Spurring each other on as we ascended the trail, sharing the breath-taking lake views at the peak, celebrating our collective sense of accomplishment as we returned to the trail head – these moments gave me more joy than all of the desserts on that trip combined (and we had a few!). I could not have kept up (and even, at times, outpaced) my family of athletes if regular exercise and nutrition were not part of my life pattern.
Love, relationships, passion and vitality—these are the best reasons for nourishing ourselves well. Research shows that when the WHY behind healthy habits are internally motivated (for example, having the energy to play with your children) rather than externally-driven (such as obtaining the “ideal” figure), the habits are more likely to be permanent.
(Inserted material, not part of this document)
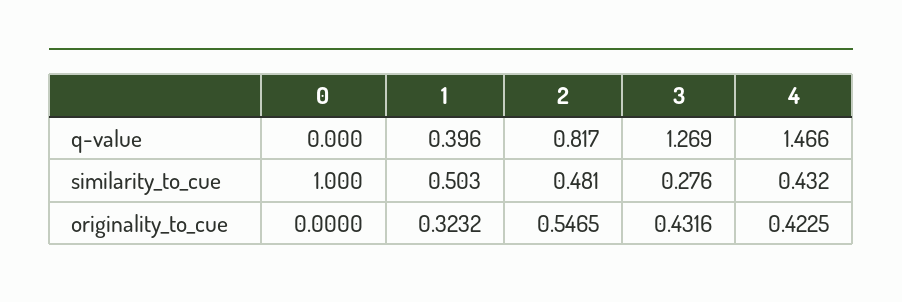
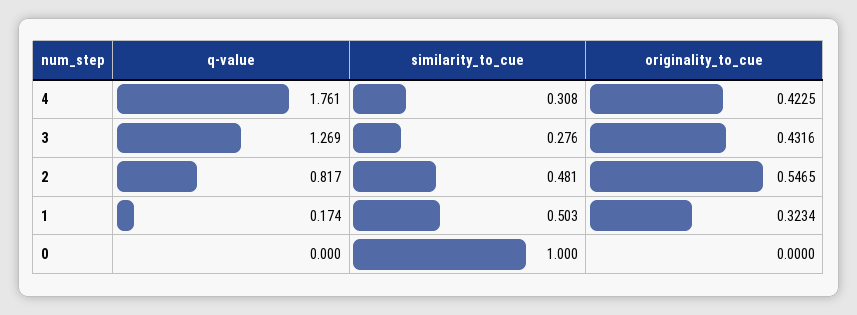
1, q-value: 0.396 -> 0.174
4, q-value: 1.466 -> 1.761
4, similarity_to_cue: 0.432 -> 0.308
1, originality_to_cue: 0.3232 -> 0.3234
The bottom line is that, at either end of the spectrum, balanced eating habits enhance our ability to live out our purposes on this earth. Human beings are at their creative and relational best when they are living with vitality, energy, joy, and freedom. Christ came so that we would be free! When we are free, we have space to move and breathe and grow and delight in life! Food is a gift that provides the sustenance to support this freedom in living. It was never intended to become a prison! If you find yourself addicted to overeating, to using food as a substitute for relationship, or to controlling food through rigid rituals (or alternating cycles of all of three!), help is available. Talk with someone who is experienced in unraveling the web of attitudes, beliefs and behaviors relating to food and weight. Many have found their way to freedom and you can too.